(Saved data entries)
------------

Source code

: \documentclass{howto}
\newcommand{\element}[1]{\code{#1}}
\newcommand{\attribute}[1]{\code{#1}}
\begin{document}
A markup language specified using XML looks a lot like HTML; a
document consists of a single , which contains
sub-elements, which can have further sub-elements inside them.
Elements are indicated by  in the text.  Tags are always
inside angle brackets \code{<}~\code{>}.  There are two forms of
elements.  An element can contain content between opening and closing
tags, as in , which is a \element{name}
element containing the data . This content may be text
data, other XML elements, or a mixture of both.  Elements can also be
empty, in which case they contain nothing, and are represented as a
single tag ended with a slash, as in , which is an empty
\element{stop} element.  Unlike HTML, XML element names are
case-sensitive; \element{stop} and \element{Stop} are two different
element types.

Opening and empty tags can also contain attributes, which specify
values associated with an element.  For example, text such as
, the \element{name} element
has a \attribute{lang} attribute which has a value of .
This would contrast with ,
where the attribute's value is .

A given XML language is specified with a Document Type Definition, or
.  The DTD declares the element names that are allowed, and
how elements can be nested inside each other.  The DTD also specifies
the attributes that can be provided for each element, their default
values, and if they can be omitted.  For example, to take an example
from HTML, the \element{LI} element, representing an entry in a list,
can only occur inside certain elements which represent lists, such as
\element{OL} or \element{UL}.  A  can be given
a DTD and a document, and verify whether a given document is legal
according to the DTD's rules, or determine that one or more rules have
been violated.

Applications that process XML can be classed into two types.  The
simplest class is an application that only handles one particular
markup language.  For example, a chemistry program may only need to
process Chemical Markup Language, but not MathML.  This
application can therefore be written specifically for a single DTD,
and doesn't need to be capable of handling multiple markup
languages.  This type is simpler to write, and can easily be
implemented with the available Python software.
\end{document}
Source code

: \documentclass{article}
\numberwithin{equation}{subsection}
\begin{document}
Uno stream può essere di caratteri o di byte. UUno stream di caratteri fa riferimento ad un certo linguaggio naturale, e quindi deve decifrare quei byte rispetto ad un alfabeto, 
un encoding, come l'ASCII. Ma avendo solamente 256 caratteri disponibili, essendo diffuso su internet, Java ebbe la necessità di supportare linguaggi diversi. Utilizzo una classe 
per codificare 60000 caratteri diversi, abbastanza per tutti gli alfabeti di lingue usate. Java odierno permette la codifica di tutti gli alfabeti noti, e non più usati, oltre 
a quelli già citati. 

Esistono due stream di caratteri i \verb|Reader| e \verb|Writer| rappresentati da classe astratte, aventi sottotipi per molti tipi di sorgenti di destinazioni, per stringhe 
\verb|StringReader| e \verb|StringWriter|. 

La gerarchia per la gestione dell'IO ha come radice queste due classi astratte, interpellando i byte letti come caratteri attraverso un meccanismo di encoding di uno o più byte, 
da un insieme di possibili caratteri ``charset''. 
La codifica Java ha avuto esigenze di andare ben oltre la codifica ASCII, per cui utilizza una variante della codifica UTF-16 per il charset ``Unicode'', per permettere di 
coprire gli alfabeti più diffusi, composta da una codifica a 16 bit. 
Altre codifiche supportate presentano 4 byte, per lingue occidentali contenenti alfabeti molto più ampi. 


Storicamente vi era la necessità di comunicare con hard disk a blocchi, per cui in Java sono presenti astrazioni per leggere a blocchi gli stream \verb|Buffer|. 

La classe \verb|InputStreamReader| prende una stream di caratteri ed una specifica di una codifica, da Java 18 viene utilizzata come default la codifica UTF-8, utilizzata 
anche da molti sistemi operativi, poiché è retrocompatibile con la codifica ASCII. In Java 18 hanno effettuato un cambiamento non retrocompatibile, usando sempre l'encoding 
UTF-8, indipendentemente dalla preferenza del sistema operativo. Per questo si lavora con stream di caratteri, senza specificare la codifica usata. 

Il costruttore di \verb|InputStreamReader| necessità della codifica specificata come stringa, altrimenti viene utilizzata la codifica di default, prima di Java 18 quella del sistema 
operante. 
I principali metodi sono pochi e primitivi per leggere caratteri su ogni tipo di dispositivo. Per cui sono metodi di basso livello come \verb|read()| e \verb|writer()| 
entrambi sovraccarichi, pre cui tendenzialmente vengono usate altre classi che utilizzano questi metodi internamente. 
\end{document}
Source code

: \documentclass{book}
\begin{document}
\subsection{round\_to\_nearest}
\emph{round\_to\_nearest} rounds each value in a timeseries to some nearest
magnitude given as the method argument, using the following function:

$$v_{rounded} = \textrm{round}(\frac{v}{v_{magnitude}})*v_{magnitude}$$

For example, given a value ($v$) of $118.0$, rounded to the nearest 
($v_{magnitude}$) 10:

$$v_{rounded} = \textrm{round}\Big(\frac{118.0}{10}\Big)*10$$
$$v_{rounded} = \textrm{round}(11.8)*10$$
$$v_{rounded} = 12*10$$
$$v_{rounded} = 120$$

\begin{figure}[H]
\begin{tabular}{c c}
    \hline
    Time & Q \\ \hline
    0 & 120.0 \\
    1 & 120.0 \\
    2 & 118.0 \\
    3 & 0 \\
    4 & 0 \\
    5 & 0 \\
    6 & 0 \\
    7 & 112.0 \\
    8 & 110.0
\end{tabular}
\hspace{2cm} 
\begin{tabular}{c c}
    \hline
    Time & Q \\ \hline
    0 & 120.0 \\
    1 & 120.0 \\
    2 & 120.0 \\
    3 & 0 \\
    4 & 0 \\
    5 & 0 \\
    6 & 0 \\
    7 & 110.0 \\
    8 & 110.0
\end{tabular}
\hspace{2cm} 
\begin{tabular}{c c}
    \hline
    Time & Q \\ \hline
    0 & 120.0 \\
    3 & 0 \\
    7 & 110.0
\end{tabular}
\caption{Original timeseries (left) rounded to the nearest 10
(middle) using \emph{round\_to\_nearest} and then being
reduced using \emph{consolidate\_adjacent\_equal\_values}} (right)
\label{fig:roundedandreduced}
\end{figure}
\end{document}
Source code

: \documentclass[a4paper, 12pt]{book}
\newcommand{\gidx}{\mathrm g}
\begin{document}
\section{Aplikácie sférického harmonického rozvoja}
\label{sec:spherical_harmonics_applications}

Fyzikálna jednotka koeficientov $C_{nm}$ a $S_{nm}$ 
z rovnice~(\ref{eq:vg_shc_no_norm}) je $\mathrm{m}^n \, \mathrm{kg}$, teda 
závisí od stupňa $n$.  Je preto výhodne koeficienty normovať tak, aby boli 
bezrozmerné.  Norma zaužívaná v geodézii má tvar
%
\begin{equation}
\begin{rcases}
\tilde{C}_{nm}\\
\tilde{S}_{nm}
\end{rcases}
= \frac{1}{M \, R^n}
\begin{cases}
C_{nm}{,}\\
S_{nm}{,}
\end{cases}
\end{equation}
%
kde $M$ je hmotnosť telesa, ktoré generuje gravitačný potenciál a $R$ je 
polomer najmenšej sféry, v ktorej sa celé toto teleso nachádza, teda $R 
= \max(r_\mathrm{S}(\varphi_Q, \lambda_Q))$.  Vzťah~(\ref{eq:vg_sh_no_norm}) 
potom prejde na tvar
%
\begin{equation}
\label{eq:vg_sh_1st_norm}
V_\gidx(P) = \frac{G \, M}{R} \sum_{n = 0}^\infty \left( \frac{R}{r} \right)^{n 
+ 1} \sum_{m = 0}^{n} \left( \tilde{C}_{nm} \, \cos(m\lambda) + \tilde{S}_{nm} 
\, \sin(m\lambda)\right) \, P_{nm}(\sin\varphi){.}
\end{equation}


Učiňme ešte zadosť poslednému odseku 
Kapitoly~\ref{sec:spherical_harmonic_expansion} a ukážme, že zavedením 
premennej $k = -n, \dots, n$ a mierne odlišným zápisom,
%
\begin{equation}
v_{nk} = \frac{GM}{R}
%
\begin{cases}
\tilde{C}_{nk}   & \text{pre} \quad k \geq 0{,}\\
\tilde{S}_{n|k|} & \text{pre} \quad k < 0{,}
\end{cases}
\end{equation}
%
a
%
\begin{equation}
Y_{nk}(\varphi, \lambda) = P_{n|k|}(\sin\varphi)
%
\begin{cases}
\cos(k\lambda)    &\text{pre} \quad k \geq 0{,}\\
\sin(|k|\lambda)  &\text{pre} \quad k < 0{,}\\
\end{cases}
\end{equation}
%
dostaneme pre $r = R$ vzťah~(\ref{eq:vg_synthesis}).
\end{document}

------------

- **Your instructions**:
Without changing anything, quote the lines from the top of the data to the line that contains "tags, as in", including that line.

- **Your solution**:
Source code

: \documentclass{howto}
\newcommand{\element}[1]{\code{#1}}
\newcommand{\attribute}[1]{\code{#1}}
\begin{document}
A markup language specified using XML looks a lot like HTML; a
document consists of a single , which contains
sub-elements, which can have further sub-elements inside them.
Elements are indicated by  in the text.  Tags are always
inside angle brackets \code{<}~\code{>}.  There are two forms of
elements.  An element can contain content between opening and closing
tags, as in , which is a \element{name}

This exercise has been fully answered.